Development and evaluation of urea formaldehyde resin-modified poly(vinyl alcohol)-based biocomposites reinforced with Corchorus olitorius cellulose microfiber

This study aimed to investigate the effects of thermosetting urea formaldehyde (UF) resin on thermoplastic poly (vinyl alcohol) (PVA) biocomposites. Cellulose microfiber (CMF) was prepared from the extracted cellulose of jute fibers (Corchorus olitorius) using a mechanical ball milling technique, and the resulting material was used as a reinforcing ingredient to produce biocomposites. CMF was characterized by attenuated total reflection-Fourier transform infrared (ATR-FTIR), particle size measurement, and scanning electron microscopy (SEM).
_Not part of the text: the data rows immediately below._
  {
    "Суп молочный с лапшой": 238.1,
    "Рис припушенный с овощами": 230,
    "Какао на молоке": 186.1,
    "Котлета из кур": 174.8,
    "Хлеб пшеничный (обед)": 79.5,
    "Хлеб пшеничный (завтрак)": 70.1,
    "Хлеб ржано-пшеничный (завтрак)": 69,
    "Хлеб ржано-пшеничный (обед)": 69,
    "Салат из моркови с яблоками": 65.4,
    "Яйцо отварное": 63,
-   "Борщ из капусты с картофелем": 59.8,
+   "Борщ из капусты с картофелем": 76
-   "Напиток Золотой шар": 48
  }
Biodegradable PVA-based sustainable green biocomposites were prepared with different CMF loadings (0%–10 % in weight) by the solution casting technique. UF resins with seven different wt% (ranging from 0.5 % to 10 %) were added to thermoplastic PVA to enhance the interpenetrating polymer networks (IPNs) of UF-PVA sheets via the casting technique. Furthermore, seven different wt% of CMF and UF (ranging from 0.5 % to 10 %) were mixed with PVA to produce CMF-UF-PVA biocomposites. Thermogravimetric analysis (TGA), SEM, ATR-FTIR, and tensile property investigations were conducted to characterize the products. The effectiveness of UF in the biocomposites was evaluated through the comparative characterization of neat PVA and UF-PVA, CMF-PVA, and CMF-UF-PVA biocomposites. The results indicate that the tensile strength of the biocomposites produced from 1 wt% UF, 1 wt% CMF, and 98 wt% PVA significantly improved by 118 % compared to the neat PVA matrix and all other biocomposites. Additionally, the biodegradability test results indicate that the CMF-UF-PVA biocomposite is more biodegradable than neat PVA. Therefore, compared to neat PVA, the CMF-UF-PVA biocomposite is more environmentally beneficial and sustainable.